Competition in the NHS is nothing new - and the more measured approach outlined in the Health Bill’s amendments this week will better preparing the health service to fully function with competition working alongside integration, argues Wragge and Co partner Simon Taylor.

There have been some misunderstandings in the Health Bill debate on the role of competition law in the NHS. The NHS Future Forum paper on choice and competition, Delivering Real Choice, now provides a lucid evidence-based overview of this complex area. It also offers a platform for moving the bill forward and has largely been endorsed by the government’s response.

This article sets out a few clarifications on competition law to help inform the ongoing debate.
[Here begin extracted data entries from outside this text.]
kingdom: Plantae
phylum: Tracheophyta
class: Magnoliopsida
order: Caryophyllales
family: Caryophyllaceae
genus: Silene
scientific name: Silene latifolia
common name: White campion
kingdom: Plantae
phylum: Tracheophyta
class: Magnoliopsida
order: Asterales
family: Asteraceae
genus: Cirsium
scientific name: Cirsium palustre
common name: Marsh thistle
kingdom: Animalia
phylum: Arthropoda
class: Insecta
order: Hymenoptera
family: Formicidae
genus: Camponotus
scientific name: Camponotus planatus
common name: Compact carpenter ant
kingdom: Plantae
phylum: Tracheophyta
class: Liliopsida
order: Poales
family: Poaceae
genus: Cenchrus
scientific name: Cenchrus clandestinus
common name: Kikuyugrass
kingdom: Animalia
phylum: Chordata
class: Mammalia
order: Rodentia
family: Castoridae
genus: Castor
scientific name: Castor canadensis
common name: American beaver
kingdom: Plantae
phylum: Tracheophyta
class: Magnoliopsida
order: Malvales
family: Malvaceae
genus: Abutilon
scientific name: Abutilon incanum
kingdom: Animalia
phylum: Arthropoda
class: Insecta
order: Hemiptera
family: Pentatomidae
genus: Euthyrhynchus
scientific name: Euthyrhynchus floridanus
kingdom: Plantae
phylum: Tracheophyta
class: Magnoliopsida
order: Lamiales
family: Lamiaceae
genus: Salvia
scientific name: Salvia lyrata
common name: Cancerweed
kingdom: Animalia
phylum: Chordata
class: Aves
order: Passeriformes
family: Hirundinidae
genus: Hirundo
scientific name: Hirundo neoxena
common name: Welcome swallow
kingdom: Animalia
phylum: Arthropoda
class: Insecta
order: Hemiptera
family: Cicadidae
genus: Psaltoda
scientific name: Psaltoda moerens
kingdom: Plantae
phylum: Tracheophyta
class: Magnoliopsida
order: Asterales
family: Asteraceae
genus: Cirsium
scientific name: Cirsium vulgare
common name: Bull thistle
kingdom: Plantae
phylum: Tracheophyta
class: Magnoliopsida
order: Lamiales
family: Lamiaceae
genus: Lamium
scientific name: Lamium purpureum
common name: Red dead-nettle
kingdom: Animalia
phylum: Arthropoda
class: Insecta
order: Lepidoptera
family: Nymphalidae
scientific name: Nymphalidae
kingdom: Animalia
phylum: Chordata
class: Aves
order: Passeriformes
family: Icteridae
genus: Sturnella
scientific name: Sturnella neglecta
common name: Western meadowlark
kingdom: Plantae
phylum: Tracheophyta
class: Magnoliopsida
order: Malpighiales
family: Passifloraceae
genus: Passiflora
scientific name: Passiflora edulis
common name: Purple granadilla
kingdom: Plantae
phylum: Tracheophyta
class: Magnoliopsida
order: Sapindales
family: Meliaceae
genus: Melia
First, competition law already applies to the NHS wherever there is competition between “undertakings”. This is because the two main competition law prohibitions – on anti-competitive agreements and abuse of dominance – only apply to “undertakings”. Foundation trusts, social enterprises, private providers, GP partnerships and even NHS consultants are all undertakings, but only in relation to those activities (or “markets”) where they compete.

In relation to NHS services, this is for a minority of services - including certain diagnostic and elective services and primary care. As patient choice of provider is increased and the NHS looks to the private sector for innovation and investment, the reach of competition law in the NHS will increase.

Second, we need competition law. History shows us that economic operators will frustrate competition by collaborating to exploit consumers (here, the taxpayer and patient) or exclude competitors. Even without price competition, there are many other ways of restricting competition in the NHS – the Cooperation and Competition panel has already identified some of these. For example, trusts requiring their consultants not to use non-contracted hours to work for private providers in relation to NHS activity.

Competition law is designed to tackle anti-competitive conduct and determine where collaboration (or “integration”) is permissible (when it produces benefits which are passed to consumers) and where it is not. This then allows competition to work properly. And the benefits of competition in terms of quality, choice and efficiency have been recognised by the NHS Future Forum; at least in relation to less specialised services.

Third, giving Monitor the power to enforce competition law will not increase the reach of competition law, though it may mean that bad practices which currently go unchecked will be deterred in the future. The benefits of a specialist competition authority are acknowledged by the NHS Future Forum and endorsed by the government’s response. The enforcement tools available under competition law include fines of up to 10 per cent of the undertaking’s turnover. So these tools need to be in the hands of an authority which understands the unique challenges of the NHS.

Fourth, public procurement law is different. These European Union rules are applicable to government bodies, such as the Department of Health and NHS commissioners. They are designed to ensure that preference is not shown to national companies in government purchasing.

Only a very light touch regime applies under public procurement law to clinical services tenders, and the obligation to conduct an advertised tender will only apply where the contract is sufficiently large to attract bidders from other EU member states. Procurement law does not require all healthcare services contracts to be put out to tender. The NHS Future Forum rightly points to the bureaucratic inefficiency of an “over-zealous” adherence to EU procurement process. The call for guidance from the NHS Commissioning Board to ensure simple, proportionate procurement practice is welcome and consistent with procurement law. 

Finally, concerns have been raised that the bill requires Monitor to promote competition at the expense of patients and that this will lead to “cherry picking” and undermine the viability of essential services. Under the bill, the primary duty is actually already to protect and promote patient interests and promoting competition is a means to achieve this “where appropriate”.

This may explain the government’s ambiguous proposal to remove Monitor’s powers to promote competition “as if it were an end in itself”. The promotion of competition may remain in some form.    

The key NHS Future Forum proposal that appears to have been endorsed is that the NHS Commissioning Board, rather than Monitor, will determine the model of choice and competition (that is, the pace of liberalisation). Monitor will not be called an economic regulator – and will presumably not set tariffs. Both the NHS Commissioning Board and Monitor will combat cherry picking. But it is the board which is likely to have the greater power to manage the market by, for example, guiding commissioners on when and how to bundle, integrate and procure services. 

It is therefore measured and controlled competition that is being prescribed to help cure the ills of the NHS and a specialist competition authority to help administer it. The bill seems to be back on track.